Ce chapitre 41 du Dao De Jing fait référence à l’origine qui est mystère (le Dao), aux trois plans « pré-cosmiques » que l’on trouve dans nombre de cosmogénèses anciennes, dont celle grecque d’Hésiode, qui, lorsqu’elles ont « bouclé » ce premier cycle ternaire, donnent naissance à la « manifestation », le monde que nous connaissons, dans lequel elles continuent à être actives, car l’origine n’est pas un moment historique mais une matrice.
A. : Mais en quoi tout ceci peut nous être utile, en dehors d’une ouverture culturelle sur d’autres visions des choses ?
J.P.L. : Détrompez-vous, tout ceci peut être profondément concret si l’on va un peu plus loin.
Nous avons vu l’analogie entre l’expression de l’univers à partir d’un plan indicible non manifesté, non mesurable matériellement, et notre vie quotidienne où tout ce que nous faisons part de l’indicible (nos pensées) avant de s’exprimer concrètement.
De même, la source dont parle Lao Zi, le Dao est-elle atemporelle, comme notre pensée qui fut à l’origine de l’action, et qui continue à l’irriguer, à l’orienter si nous restons concentrés et ne partons pas dans le « zapping » et la dispersion. À chaque moment, nous pouvons réensemencer, enrichir notre action en nous replongeant dans la pensée ou la vision qui nous a inspirée au départ.
Historiquement, si nous voulons redonner vie à un mouvement, une idée, un rêve, il nous faut nous replonger dans cet état, revenir « in illo tempore » comme le disait l’anthropologue des religions Mircea Eliade (4). Et dans ce plan, tout est éternellement en potentialité, donc vivant.
A : Comment revenir à cette dimension originelle ?

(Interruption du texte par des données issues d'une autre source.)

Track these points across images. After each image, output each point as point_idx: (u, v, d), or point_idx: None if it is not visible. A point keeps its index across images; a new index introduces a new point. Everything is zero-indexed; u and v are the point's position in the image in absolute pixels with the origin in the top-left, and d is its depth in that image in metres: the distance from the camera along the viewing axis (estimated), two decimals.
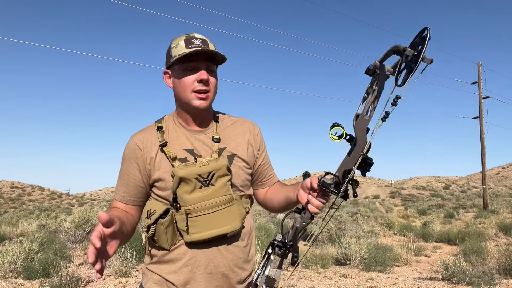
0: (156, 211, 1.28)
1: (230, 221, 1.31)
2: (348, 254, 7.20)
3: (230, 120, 1.50)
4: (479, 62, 24.25)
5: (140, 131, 1.42)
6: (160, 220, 1.27)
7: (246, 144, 1.45)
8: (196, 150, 1.37)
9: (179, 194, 1.28)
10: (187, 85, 1.34)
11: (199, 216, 1.28)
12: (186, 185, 1.28)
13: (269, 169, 1.57)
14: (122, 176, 1.41)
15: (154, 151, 1.36)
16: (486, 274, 5.59)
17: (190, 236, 1.28)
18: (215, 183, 1.30)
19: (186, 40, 1.32)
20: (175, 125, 1.42)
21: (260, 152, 1.51)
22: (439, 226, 13.65)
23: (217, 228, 1.29)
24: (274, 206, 1.50)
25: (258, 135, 1.51)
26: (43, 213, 26.25)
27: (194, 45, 1.31)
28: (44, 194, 63.28)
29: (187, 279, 1.31)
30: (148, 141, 1.38)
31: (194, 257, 1.31)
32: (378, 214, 19.52)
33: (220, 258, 1.33)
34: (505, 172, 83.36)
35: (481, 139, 22.97)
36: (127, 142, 1.41)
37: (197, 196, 1.28)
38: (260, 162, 1.51)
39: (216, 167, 1.30)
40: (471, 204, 26.99)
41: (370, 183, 76.73)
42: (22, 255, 6.20)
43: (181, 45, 1.32)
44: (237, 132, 1.47)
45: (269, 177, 1.56)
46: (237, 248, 1.37)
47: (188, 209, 1.27)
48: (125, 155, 1.40)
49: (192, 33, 1.37)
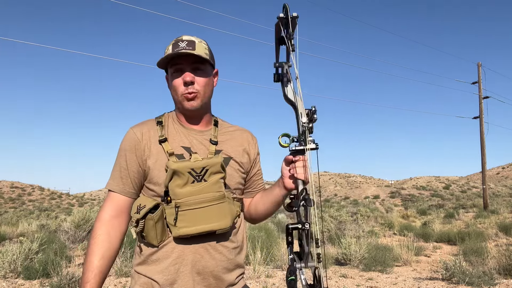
0: (146, 205, 1.28)
1: (220, 218, 1.30)
2: (348, 254, 7.20)
3: (229, 127, 1.53)
4: (479, 62, 24.27)
5: (139, 124, 1.43)
6: (149, 215, 1.27)
7: (242, 152, 1.47)
8: (193, 148, 1.38)
9: (171, 188, 1.28)
10: (176, 88, 1.37)
11: (189, 210, 1.27)
12: (179, 179, 1.28)
13: (260, 180, 1.59)
14: (119, 168, 1.39)
15: (152, 143, 1.37)
16: (486, 274, 5.59)
17: (179, 230, 1.27)
18: (208, 179, 1.30)
19: (174, 44, 1.36)
20: (174, 122, 1.44)
21: (255, 163, 1.54)
22: (439, 226, 13.67)
23: (206, 224, 1.28)
24: (259, 212, 1.51)
25: (255, 146, 1.54)
26: (43, 213, 26.25)
27: (179, 48, 1.33)
28: (44, 194, 63.28)
29: (174, 278, 1.30)
30: (147, 133, 1.38)
31: (182, 255, 1.30)
32: (378, 214, 19.52)
33: (208, 258, 1.32)
34: (505, 172, 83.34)
35: (481, 139, 22.98)
36: (126, 133, 1.41)
37: (188, 190, 1.28)
38: (254, 171, 1.53)
39: (209, 163, 1.31)
40: (471, 204, 27.01)
41: (370, 183, 76.77)
42: (22, 255, 6.20)
43: (169, 49, 1.36)
44: (235, 139, 1.49)
45: (258, 187, 1.57)
46: (225, 249, 1.35)
47: (178, 202, 1.27)
48: (124, 146, 1.39)
49: (181, 36, 1.39)
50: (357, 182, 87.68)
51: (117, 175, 1.39)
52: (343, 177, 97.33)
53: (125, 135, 1.41)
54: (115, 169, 1.40)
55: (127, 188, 1.38)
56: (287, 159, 1.32)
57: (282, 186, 1.38)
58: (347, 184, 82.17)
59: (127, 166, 1.37)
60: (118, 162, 1.40)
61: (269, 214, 1.53)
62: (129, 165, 1.37)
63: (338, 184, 78.13)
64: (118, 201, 1.38)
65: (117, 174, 1.39)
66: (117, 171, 1.39)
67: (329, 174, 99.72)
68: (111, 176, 1.41)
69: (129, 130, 1.42)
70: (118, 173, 1.39)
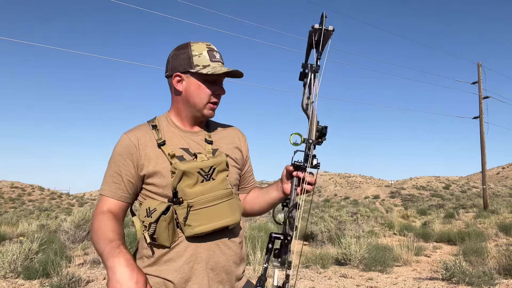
0: (156, 208, 1.28)
1: (232, 213, 1.35)
2: (348, 254, 7.20)
3: (220, 126, 1.58)
4: (479, 62, 24.26)
5: (133, 129, 1.42)
6: (162, 217, 1.27)
7: (235, 149, 1.53)
8: (191, 149, 1.41)
9: (181, 188, 1.30)
10: (204, 96, 1.41)
11: (202, 208, 1.30)
12: (188, 179, 1.30)
13: (252, 176, 1.65)
14: (112, 173, 1.38)
15: (149, 147, 1.37)
16: (486, 274, 5.59)
17: (193, 229, 1.29)
18: (215, 177, 1.35)
19: (209, 52, 1.39)
20: (168, 125, 1.45)
21: (246, 159, 1.60)
22: (439, 226, 13.65)
23: (219, 220, 1.32)
24: (254, 209, 1.58)
25: (245, 142, 1.60)
26: (43, 213, 26.24)
27: (216, 59, 1.39)
28: (44, 194, 63.29)
29: (189, 275, 1.31)
30: (142, 137, 1.38)
31: (195, 253, 1.32)
32: (378, 214, 19.51)
33: (219, 254, 1.36)
34: (505, 172, 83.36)
35: (481, 139, 22.98)
36: (120, 139, 1.40)
37: (199, 190, 1.31)
38: (246, 168, 1.60)
39: (216, 162, 1.35)
40: (471, 204, 27.00)
41: (370, 183, 76.79)
42: (22, 255, 6.19)
43: (204, 56, 1.38)
44: (227, 137, 1.54)
45: (251, 183, 1.64)
46: (233, 244, 1.41)
47: (190, 202, 1.29)
48: (118, 151, 1.38)
49: (208, 42, 1.44)
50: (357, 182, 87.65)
51: (110, 180, 1.39)
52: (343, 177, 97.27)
53: (119, 140, 1.40)
54: (109, 175, 1.39)
55: (120, 192, 1.38)
56: (288, 168, 1.37)
57: (280, 190, 1.45)
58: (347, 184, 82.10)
59: (121, 171, 1.37)
60: (111, 168, 1.39)
61: (263, 213, 1.61)
62: (123, 170, 1.37)
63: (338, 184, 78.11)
64: (110, 205, 1.38)
65: (110, 179, 1.39)
66: (110, 176, 1.39)
67: (329, 174, 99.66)
68: (103, 181, 1.40)
69: (123, 136, 1.41)
70: (111, 178, 1.38)
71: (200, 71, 1.37)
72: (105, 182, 1.39)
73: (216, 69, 1.37)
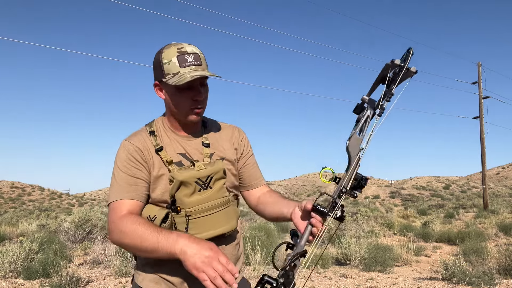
0: (157, 215, 1.28)
1: (228, 221, 1.38)
2: (348, 254, 7.20)
3: (218, 126, 1.55)
4: (479, 62, 24.26)
5: (133, 135, 1.41)
6: (162, 225, 1.27)
7: (232, 149, 1.51)
8: (188, 154, 1.40)
9: (179, 197, 1.31)
10: (183, 103, 1.35)
11: (200, 217, 1.32)
12: (186, 189, 1.31)
13: (255, 170, 1.60)
14: (125, 177, 1.32)
15: (150, 154, 1.37)
16: (486, 274, 5.59)
17: None
18: (213, 186, 1.35)
19: (179, 57, 1.30)
20: (165, 130, 1.44)
21: (243, 156, 1.56)
22: (439, 226, 13.65)
23: (216, 229, 1.35)
24: (265, 215, 1.55)
25: (242, 140, 1.57)
26: (43, 213, 26.23)
27: (187, 64, 1.30)
28: (44, 194, 63.27)
29: (186, 276, 1.32)
30: (144, 143, 1.38)
31: None
32: (378, 214, 19.50)
33: None
34: (505, 172, 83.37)
35: (481, 139, 22.98)
36: (123, 146, 1.36)
37: (197, 199, 1.32)
38: (243, 163, 1.55)
39: (214, 171, 1.35)
40: (471, 204, 27.00)
41: (370, 183, 76.70)
42: (22, 255, 6.19)
43: (174, 63, 1.30)
44: (224, 137, 1.52)
45: (256, 179, 1.59)
46: (230, 246, 1.45)
47: (188, 211, 1.31)
48: (125, 157, 1.34)
49: (181, 44, 1.34)
50: None
51: (123, 184, 1.31)
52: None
53: (122, 147, 1.36)
54: (120, 179, 1.32)
55: (139, 193, 1.33)
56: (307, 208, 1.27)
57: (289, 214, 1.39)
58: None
59: (135, 173, 1.33)
60: (121, 173, 1.33)
61: (271, 221, 1.59)
62: (137, 172, 1.33)
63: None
64: (129, 207, 1.30)
65: (123, 183, 1.31)
66: (122, 180, 1.32)
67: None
68: (115, 189, 1.32)
69: (124, 142, 1.37)
70: (124, 181, 1.32)
71: (168, 81, 1.30)
72: (119, 188, 1.31)
73: (183, 76, 1.27)
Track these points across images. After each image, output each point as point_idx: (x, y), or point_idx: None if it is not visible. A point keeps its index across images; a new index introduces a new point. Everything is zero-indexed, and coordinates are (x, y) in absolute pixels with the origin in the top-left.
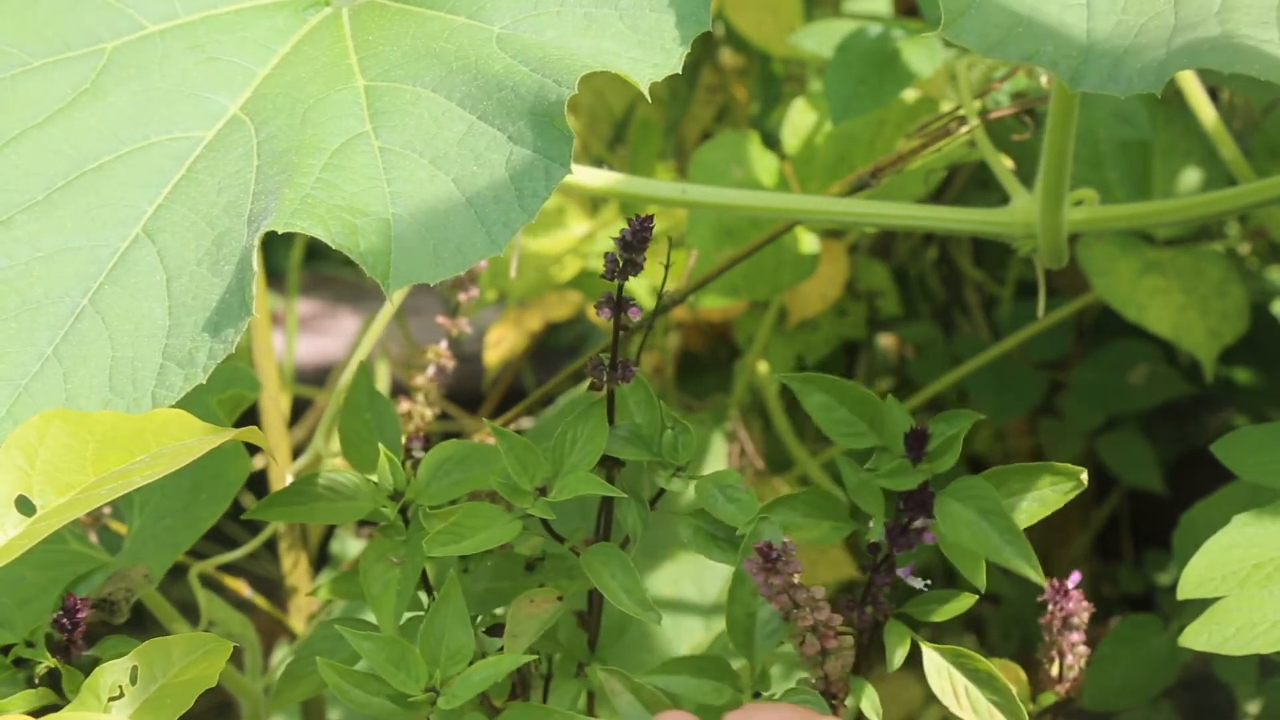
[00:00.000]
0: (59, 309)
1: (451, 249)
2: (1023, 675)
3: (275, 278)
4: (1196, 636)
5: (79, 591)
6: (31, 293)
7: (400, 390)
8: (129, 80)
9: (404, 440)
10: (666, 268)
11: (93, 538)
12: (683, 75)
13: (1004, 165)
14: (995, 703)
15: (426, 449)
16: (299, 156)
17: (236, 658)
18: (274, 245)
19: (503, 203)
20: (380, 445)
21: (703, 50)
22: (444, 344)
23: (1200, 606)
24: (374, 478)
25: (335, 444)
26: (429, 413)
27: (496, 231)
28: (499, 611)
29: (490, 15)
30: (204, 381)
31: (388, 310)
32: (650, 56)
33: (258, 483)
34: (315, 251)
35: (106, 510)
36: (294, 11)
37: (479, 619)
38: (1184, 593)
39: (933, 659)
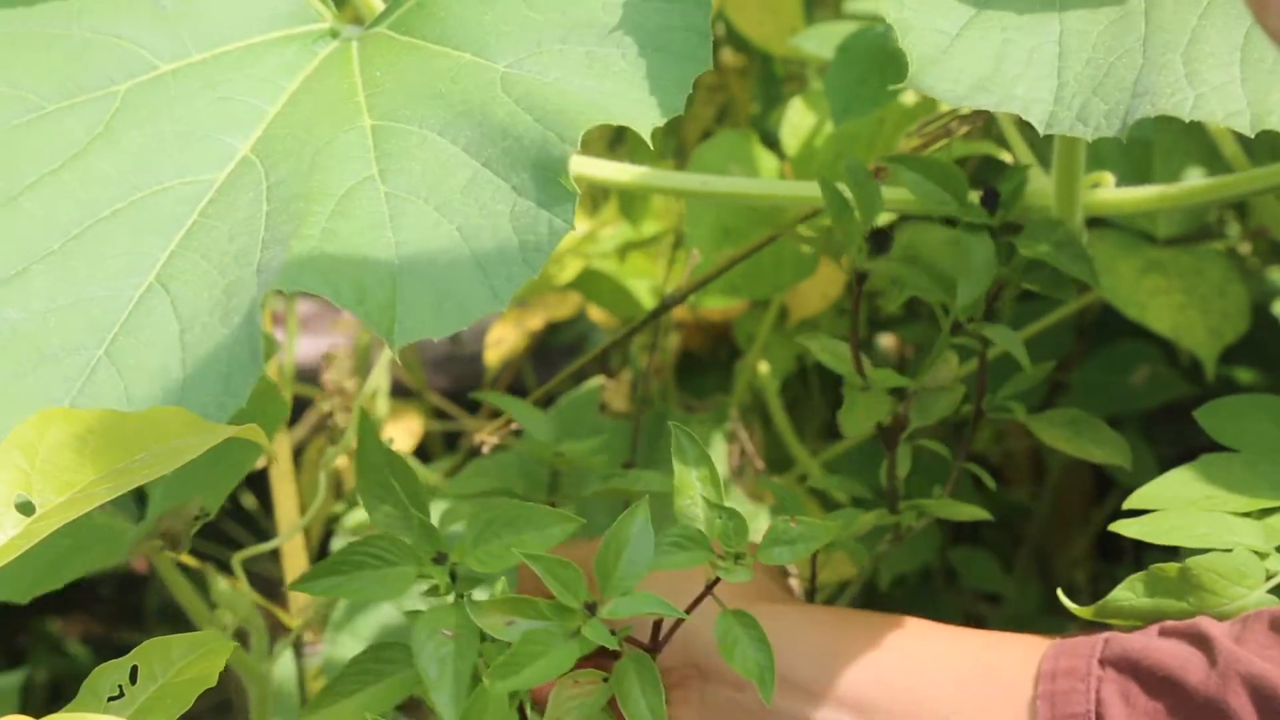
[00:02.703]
0: (75, 362)
1: (455, 303)
2: None
3: None
4: (1129, 525)
5: (104, 562)
6: (48, 345)
7: (402, 391)
8: (142, 123)
9: None
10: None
11: None
12: None
13: (1022, 144)
14: None
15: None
16: (306, 204)
17: (243, 640)
18: None
19: (506, 256)
20: (411, 509)
21: None
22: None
23: None
24: (408, 539)
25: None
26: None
27: (499, 286)
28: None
29: (494, 53)
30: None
31: None
32: (653, 98)
33: (259, 482)
34: None
35: None
36: (304, 45)
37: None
38: (1130, 504)
39: None
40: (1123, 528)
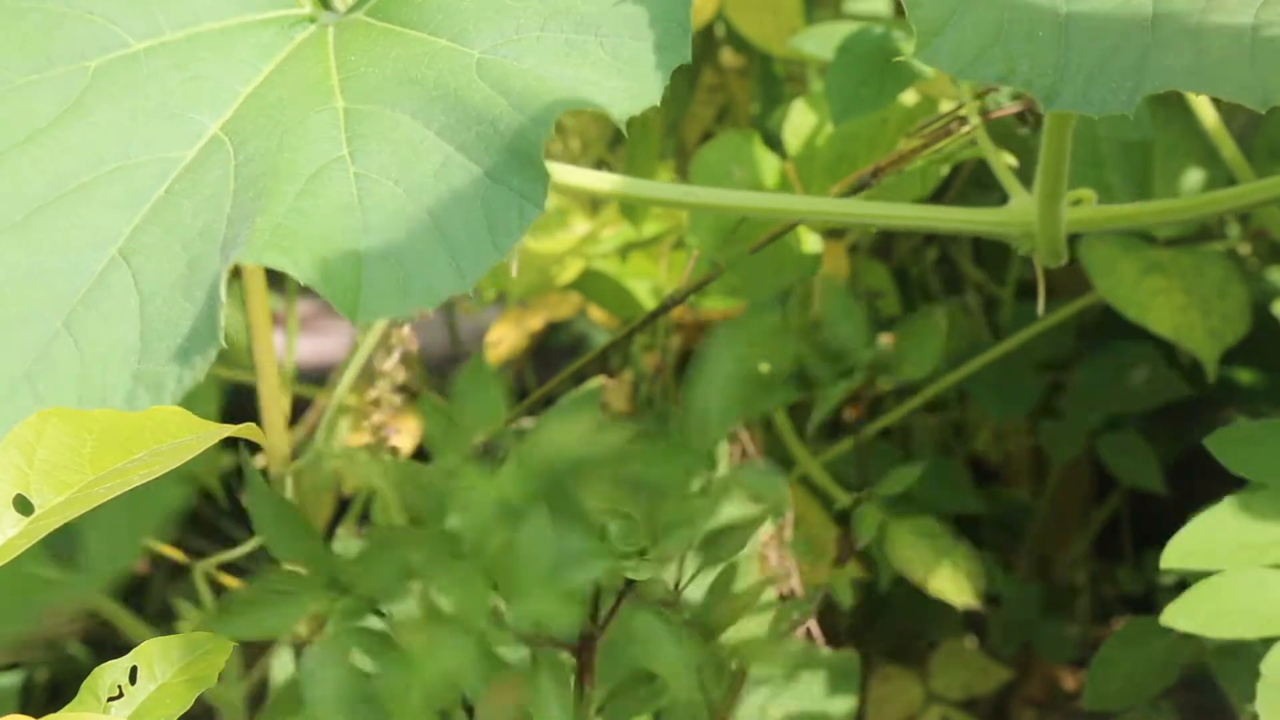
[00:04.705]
0: (34, 332)
1: (421, 284)
2: None
3: (275, 277)
4: (1176, 616)
5: (39, 611)
6: (6, 315)
7: (401, 389)
8: (112, 99)
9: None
10: None
11: None
12: (683, 75)
13: (1004, 163)
14: None
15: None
16: (274, 181)
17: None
18: None
19: (476, 239)
20: (306, 537)
21: (703, 50)
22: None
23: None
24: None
25: (336, 442)
26: (397, 399)
27: (468, 268)
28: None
29: (472, 38)
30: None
31: None
32: (629, 87)
33: None
34: None
35: None
36: (281, 29)
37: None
38: (1167, 563)
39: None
40: (1174, 620)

J.P.L. : À chacun de nos anniversaires, nous avons l’opportunité de relancer une « nouvelle » vie pour un nouveau cycle annuel. C’est la régénération intérieure que permet de vivre l’anniversaire si on ne le limite pas à une dimension de commémoration et de décompte quantitatif. Il s’agit d’un nouveau départ, d’une nouvelle naissance !
Pour relancer un pays qui se désagrège, tombe dans la dysharmonie et ne sait plus ce qui l’unit, il est important de retrouver cette origine qui dans toutes les visions anciennes, et chez Lao Zi également est une dimension d’UNITE, le Dao, qui englobe tout et ne laisse rien hors de lui, car il est la source de tout. Cette origine ne peut être une fracture, une opposition, une ségrégation, un éclatement. Sinon, pour plagier Lao Zi, « ce n’est pas le véritable Dao ».
Ceci n’est qu’un aspect du Dao De Jing de Lao Zi, dont nous pourrions faire d’autres développements, mais un aspect qui me semble déterminant dans notre actualité.